_BRIEF_:
A stretch of the entries below is to be set down exactly, running from the line with "left ear: (234, 135)" through the line with "left eye: (197, 128)", both included, and no other line.

(Per-instance keypoint data)
Segment Open

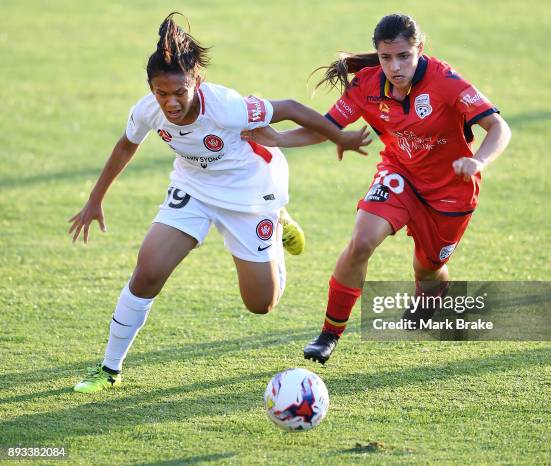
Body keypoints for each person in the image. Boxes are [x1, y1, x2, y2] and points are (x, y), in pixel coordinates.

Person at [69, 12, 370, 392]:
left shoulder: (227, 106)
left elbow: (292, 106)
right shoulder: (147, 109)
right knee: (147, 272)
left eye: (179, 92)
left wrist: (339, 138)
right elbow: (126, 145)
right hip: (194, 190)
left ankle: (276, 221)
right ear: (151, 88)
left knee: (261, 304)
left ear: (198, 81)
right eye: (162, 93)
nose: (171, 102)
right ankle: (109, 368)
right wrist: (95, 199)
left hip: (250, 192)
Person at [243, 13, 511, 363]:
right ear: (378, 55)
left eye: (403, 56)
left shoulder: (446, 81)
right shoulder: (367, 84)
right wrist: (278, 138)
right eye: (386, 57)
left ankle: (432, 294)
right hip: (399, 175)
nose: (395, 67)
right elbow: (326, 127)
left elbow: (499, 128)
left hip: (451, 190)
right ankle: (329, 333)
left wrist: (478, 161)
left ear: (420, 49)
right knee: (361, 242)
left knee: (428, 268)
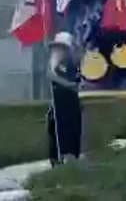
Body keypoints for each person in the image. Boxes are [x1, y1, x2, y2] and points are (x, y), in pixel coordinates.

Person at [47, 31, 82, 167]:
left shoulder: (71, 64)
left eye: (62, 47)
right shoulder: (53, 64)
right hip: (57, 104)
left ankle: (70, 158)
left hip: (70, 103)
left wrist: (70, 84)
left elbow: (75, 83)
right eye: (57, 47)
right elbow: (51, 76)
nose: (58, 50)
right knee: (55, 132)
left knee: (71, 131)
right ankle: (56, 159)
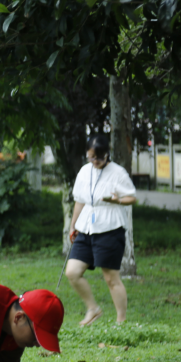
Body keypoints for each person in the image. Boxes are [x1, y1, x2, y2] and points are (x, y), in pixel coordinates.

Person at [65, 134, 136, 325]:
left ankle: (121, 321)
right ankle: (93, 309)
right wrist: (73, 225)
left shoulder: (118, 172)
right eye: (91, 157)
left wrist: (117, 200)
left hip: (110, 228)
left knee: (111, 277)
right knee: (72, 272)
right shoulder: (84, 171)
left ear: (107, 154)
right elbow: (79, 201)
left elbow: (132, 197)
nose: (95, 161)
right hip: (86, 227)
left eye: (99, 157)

Segment Closed
Segment Open

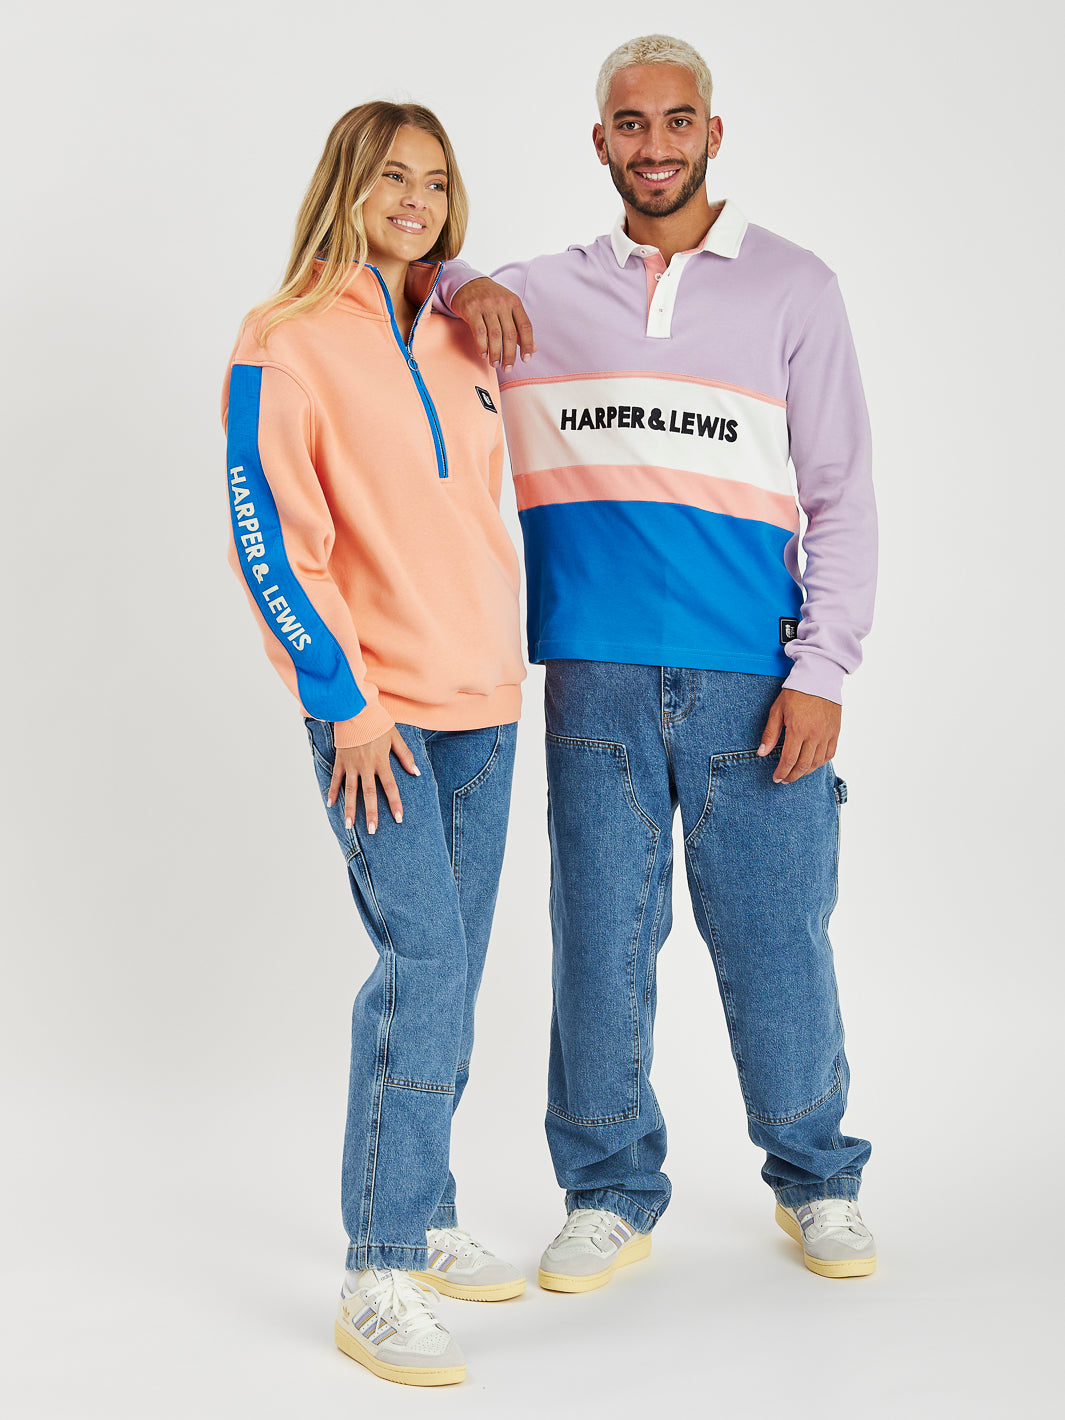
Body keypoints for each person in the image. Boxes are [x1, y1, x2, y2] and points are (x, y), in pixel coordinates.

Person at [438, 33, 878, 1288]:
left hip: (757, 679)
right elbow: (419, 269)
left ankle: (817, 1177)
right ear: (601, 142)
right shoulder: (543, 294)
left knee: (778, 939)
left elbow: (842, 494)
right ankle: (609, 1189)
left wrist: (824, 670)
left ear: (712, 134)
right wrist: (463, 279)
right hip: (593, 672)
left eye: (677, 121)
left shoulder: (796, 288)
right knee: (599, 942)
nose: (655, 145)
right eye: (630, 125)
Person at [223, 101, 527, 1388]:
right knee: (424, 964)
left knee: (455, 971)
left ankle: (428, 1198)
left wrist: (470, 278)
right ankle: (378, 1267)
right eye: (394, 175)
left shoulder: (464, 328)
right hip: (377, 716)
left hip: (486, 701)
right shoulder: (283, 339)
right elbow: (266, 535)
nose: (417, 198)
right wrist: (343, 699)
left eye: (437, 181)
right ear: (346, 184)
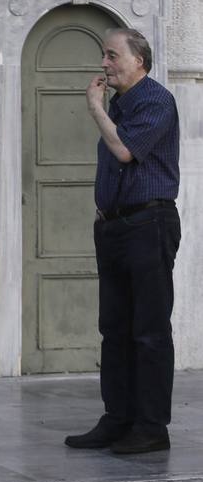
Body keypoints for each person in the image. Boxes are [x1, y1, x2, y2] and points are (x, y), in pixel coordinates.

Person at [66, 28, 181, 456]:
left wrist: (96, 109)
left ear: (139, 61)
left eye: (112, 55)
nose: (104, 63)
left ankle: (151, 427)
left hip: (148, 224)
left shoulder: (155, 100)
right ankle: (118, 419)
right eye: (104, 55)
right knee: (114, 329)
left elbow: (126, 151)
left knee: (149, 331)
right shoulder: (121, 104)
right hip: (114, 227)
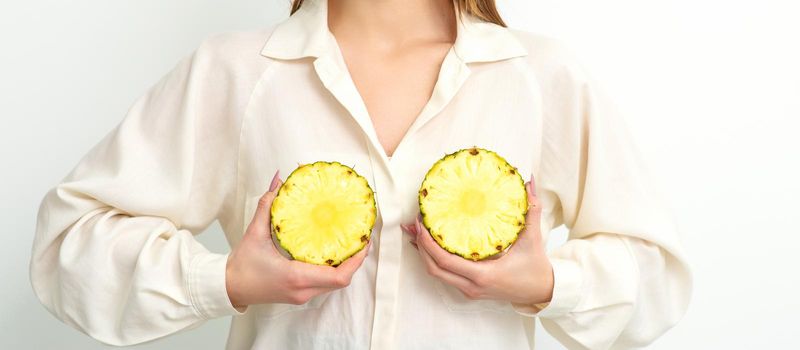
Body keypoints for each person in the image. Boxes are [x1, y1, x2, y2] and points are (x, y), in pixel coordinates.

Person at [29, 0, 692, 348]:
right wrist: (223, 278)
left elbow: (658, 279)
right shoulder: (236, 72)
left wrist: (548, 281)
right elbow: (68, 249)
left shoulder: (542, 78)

Segment Closed
Segment Open

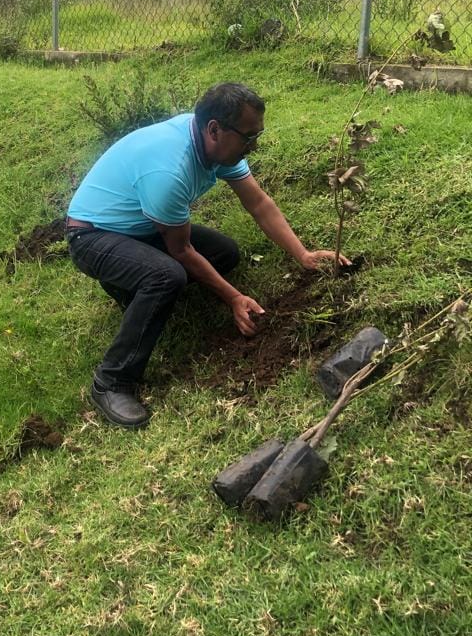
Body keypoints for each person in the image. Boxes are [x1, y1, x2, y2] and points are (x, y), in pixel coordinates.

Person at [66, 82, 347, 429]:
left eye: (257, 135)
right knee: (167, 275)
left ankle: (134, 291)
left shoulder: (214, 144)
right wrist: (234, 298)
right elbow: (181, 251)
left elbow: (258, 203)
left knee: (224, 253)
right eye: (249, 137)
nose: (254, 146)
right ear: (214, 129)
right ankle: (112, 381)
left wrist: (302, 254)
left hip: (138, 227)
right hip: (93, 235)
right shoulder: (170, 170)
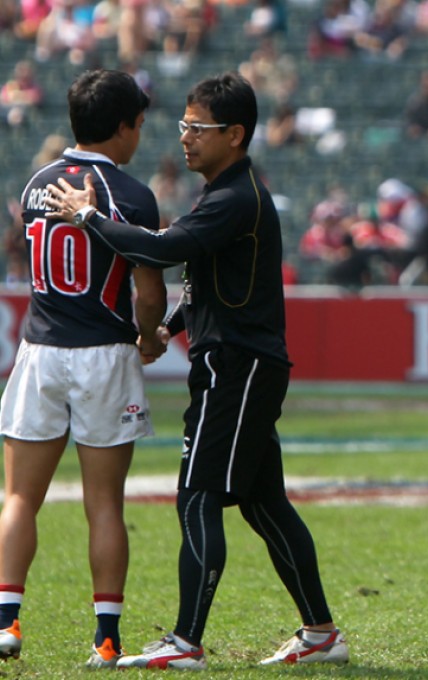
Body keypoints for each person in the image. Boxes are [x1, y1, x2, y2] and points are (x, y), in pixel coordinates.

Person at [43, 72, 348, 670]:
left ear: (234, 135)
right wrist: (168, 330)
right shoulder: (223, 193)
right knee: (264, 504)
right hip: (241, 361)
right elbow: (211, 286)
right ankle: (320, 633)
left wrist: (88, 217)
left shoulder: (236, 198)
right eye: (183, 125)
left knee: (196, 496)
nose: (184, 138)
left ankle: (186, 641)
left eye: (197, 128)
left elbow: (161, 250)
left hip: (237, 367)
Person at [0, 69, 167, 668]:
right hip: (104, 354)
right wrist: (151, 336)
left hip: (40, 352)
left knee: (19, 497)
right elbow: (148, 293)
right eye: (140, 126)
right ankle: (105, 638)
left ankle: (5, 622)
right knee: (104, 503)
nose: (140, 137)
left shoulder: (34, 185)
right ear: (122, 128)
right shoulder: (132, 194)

Segment Closed

_RESPONSE_:
left ear: (234, 135)
right wrist: (168, 330)
right shoulder: (223, 193)
right knee: (264, 504)
right hip: (241, 361)
right elbow: (211, 286)
right ankle: (320, 633)
left wrist: (88, 217)
left shoulder: (236, 198)
right eye: (183, 125)
left knee: (196, 496)
nose: (184, 138)
left ankle: (186, 641)
left eye: (197, 128)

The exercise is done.